Каждый выстрел отдавался у Андрея зубной болью, так как сейчас в белый свет как в копейку вылетали невосполнимые запасы патронов. С другой стороны, не дать бойцам опробовать оружие он не мог. Они должны были к нему привыкнуть, и, по-хорошему, он должен был выделить не жалкие тридцать патронов на каждого, а значительно больше, но были два «но». Первое: патронов было не так много. И второе: он помнил себя в училище, когда они, в общем-то привычные к огнестрельному оружию, терялись, когда начинало стрелять сразу несколько стволов. Поэтому-то, чтобы воины попривыкли, он приказал им стрелять всем одновременно, находясь друг от друга не далее двух метров. Правда, этот звук не должен был идти ни в какое сравнение с тем, что будет в закрытом пространстве, а бойницы для огнестрела Андрей распорядился устроить в казарме, чтобы обеспечить кинжальный огонь, чего не добьешься, стреляя сверху вниз.
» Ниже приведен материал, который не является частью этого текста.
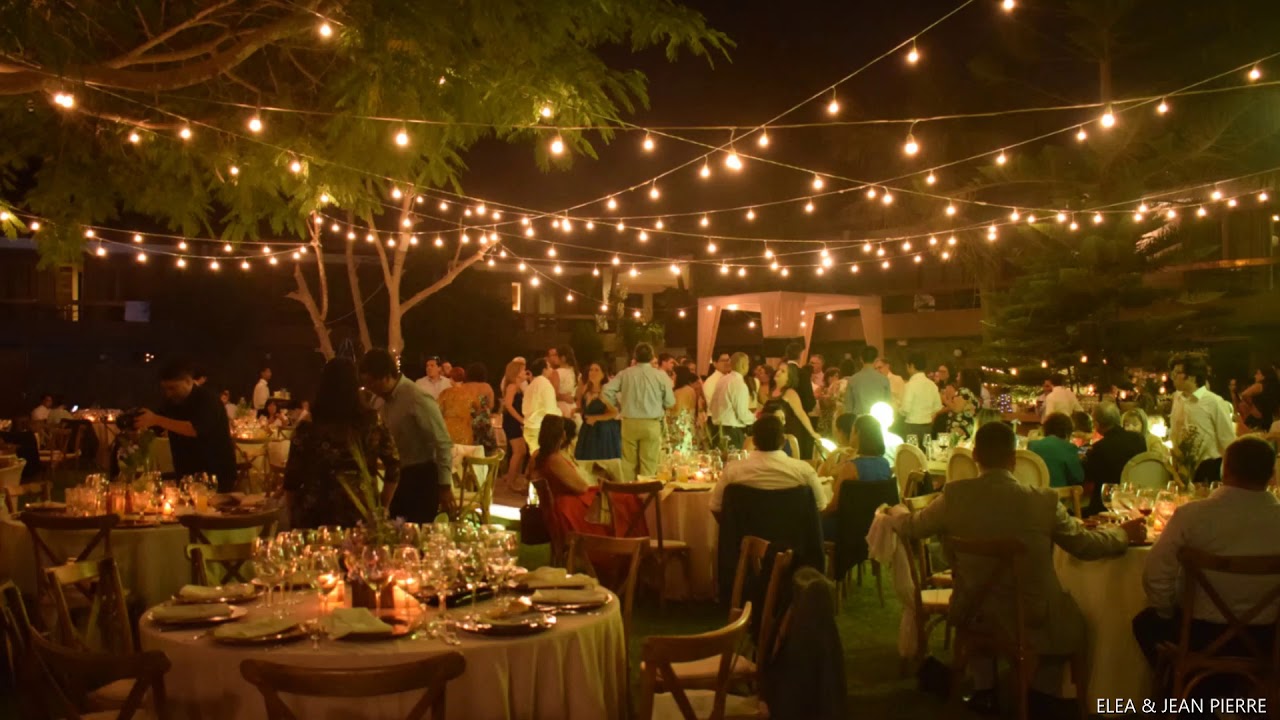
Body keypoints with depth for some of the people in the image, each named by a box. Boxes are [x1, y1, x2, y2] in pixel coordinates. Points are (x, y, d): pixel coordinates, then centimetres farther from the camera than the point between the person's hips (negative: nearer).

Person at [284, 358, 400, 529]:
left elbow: (292, 480, -4)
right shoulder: (372, 422, -3)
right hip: (362, 516, 2)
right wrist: (381, 508, 13)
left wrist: (293, 519, 10)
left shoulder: (308, 427, -9)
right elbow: (394, 467, 1)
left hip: (316, 519, -1)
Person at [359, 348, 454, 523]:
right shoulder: (385, 399, 4)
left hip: (422, 478, -8)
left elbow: (443, 444, -18)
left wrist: (445, 486, -16)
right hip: (399, 477, 8)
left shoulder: (418, 399, -20)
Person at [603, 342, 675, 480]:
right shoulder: (660, 375, -4)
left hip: (629, 423, 2)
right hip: (651, 424, -2)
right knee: (649, 463, 3)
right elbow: (670, 402, 0)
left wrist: (617, 406, 9)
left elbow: (606, 392, -5)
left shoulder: (625, 374, 1)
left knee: (629, 462, 11)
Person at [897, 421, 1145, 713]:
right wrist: (1125, 532, 18)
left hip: (974, 615, 2)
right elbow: (1086, 545, -2)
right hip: (1033, 619, -2)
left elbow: (911, 527, 4)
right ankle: (1040, 695, 27)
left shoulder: (955, 495, -14)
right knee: (1071, 622, 31)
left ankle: (983, 690, 36)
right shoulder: (1044, 501, -17)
Там же находились и шестеро пареньков, которые должны были быть заряжающими, – трое при Андрее: что ни говори, а ручной пулемет был основным залогом успеха в этом бою, хотя Андрей очень сильно сомневался в том, что тот переживет этот бой, – нагрузка намечалась просто запредельная, – и по одному при автоматчиках. Им тоже нужно было хоть как-то осваиваться с этим шумом.
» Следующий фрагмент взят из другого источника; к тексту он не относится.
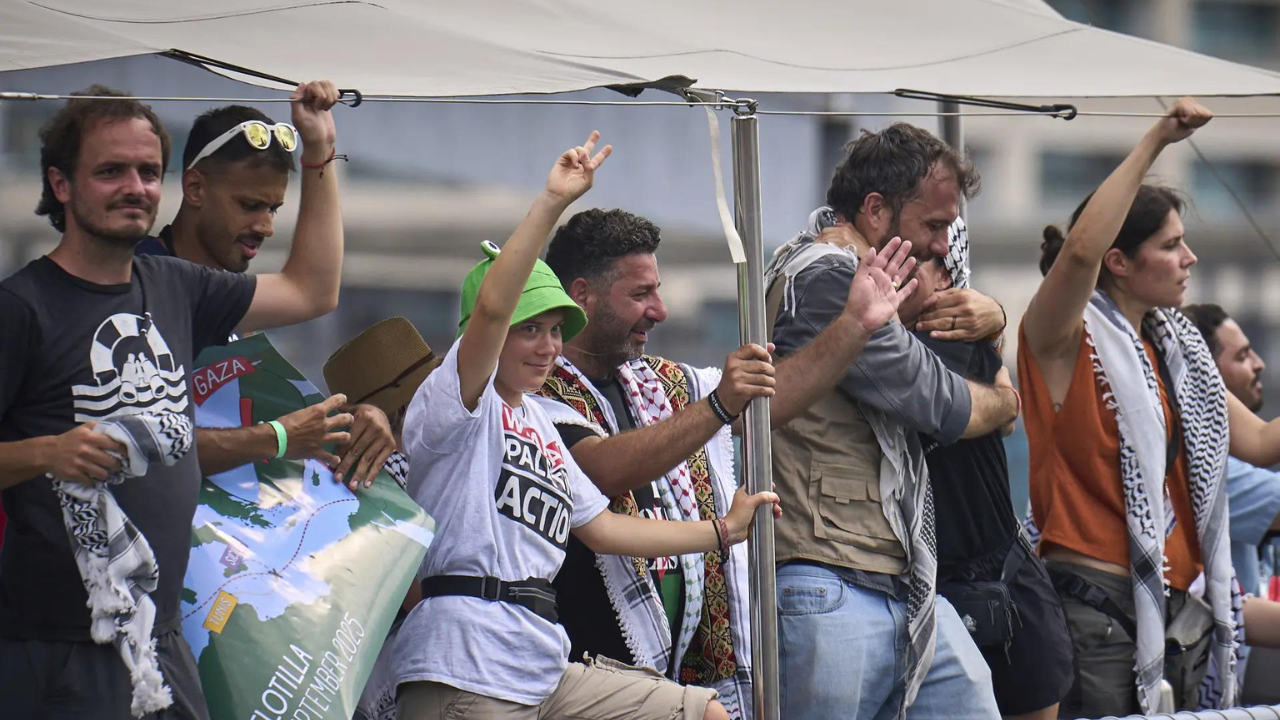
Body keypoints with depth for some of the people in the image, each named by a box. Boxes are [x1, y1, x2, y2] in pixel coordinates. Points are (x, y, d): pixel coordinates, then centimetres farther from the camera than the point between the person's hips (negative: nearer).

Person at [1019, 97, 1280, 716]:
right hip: (1098, 608, -8)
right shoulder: (1067, 342, -6)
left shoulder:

Выстрелы отзвучали довольно быстро, а вслед за ними из-за частокола раздались возбужденные, довольные голоса бойцов: парни слегка оглохли, а потому выражали свою реакцию далеко не шепотом. Ну прямо как дети. Им вот-вот предстоит серьезный бой, и, возможно, последний в их жизни, а они, как ребятня, радуются новой игрушке. Но этот задор порадовал Андрея. Если есть место шуткам и задору, то боевой дух людей на высоте, а это уже много. Очень много.
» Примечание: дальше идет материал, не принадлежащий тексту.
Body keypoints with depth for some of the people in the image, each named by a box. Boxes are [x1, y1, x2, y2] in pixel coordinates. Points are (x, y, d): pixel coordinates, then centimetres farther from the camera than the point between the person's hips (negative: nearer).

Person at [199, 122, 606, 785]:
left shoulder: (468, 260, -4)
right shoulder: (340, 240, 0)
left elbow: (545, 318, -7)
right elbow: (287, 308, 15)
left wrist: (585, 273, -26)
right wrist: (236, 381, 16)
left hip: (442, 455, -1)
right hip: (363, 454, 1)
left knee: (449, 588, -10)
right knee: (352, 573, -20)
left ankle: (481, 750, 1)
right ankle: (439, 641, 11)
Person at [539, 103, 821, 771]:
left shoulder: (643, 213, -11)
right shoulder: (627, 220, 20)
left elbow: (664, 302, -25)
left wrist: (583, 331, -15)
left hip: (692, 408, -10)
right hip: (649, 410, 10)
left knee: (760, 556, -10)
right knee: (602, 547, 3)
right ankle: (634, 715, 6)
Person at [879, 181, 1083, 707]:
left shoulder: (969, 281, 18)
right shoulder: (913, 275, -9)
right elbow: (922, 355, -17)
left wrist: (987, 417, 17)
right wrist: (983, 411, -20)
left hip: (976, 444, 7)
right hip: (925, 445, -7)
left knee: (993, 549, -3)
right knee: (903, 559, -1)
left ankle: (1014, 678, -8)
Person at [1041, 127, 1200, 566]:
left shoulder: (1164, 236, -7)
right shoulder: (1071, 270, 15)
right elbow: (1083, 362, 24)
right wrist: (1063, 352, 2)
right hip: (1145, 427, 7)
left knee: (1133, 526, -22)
Кстати, о детях. Мальчишки появились в воротах и, подгоняемые Бруком, направились в казарму.
– Ну, Брук. Хочется же посмотреть.
– Насмотритесь еще! Давай в казарму, тренироваться снаряжать магазины! Быстрее, кому говорю!
– А из парнишки получится толк.
– Знаю, Джеф. Он вообще толковый, правда, когда не задирает носа.
– Милорд, я хотел поговорить с вами.
– Если хотел, то давай, а то скоро не до этого будет. Да и сейчас, в общем-то… Я слушаю тебя, Джеф.
– Возможно, мы сегодня не увидим заката, поэтому я хотел… Я не могу умереть с грузом на сердце… В общем… Как бы это…
– Ты хотел мне сказать, о том, что все это время сообщал обо мне сведения его светлости… – Андрей не спрашивал – он просто констатировал факт.
– Как?.. Когда…
– С самого начала, Джеф. С самого начала.
– Но…
– Почему я оставил тебя подле себя? Все просто. Потому что я с самого начала не хотел обманывать сэра Свенсона и быть с ним честным. Потому что, хотя тебя и обязали выполнять, по сути, неприятное и даже грязное поручение, ты остался тем, кем был всегда, – честным воякой, а значит, не мог меня оклеветать. Наконец потому, что я не врал, когда говорил, что считаю тебя больше другом, чем подчиненным. Вот так вот. А кем ты считаешь себя, Джеф?
– Если я могу еще на это надеяться, то вашим верным вассалом.
– Это правда, что ты никогда и никому не давал вассальной клятвы до меня?
– Ни до, ни после, сэр.
– Тогда постарайся впредь называть меня милордом, а не сэром. Ведь, кажется, так должен называть вассал своего сюзерена?
– Да, милорд! – Старый вояка расплылся в улыбке, словно ему только что преподнесли долгожданный рождественский подарок и, невероятное дело, угадали, чего именно он хотел.
– Если с этим все, тогда ступай и займись формированием двух отрядов стрелков. Думаю, нам пора выдвигаться: нужно еще подготовить позиции.
Когда они спустились во двор, их взору предстала любопытная картина. У стены казармы они заметили двоих. Один – подобный несокрушимому валуну, высокий, что твой орк, в котором легко угадывался Яков. И второй – тщедушного сложения, с рясой, подоткнутой под веревочный пояс, выставляя напоказ голые, худые ноги, – этим вторым мог быть только один человек в Кроусмарше. Разумеется, это был падре Патрик. При виде этой картины оба замерли, словно окаменели. Было чему удивляться, так как в руках падре был снаряженный арбалет с уже наложенным болтом. Яков коротко, по-деловому давал священнику наставления, при этом умудряясь сохранять почтительный тон, хотя было прекрасно видно, что успехами ученика он явно недоволен, – мало того, возмущен тем, что его вынудили заниматься со столь странным новобранцем.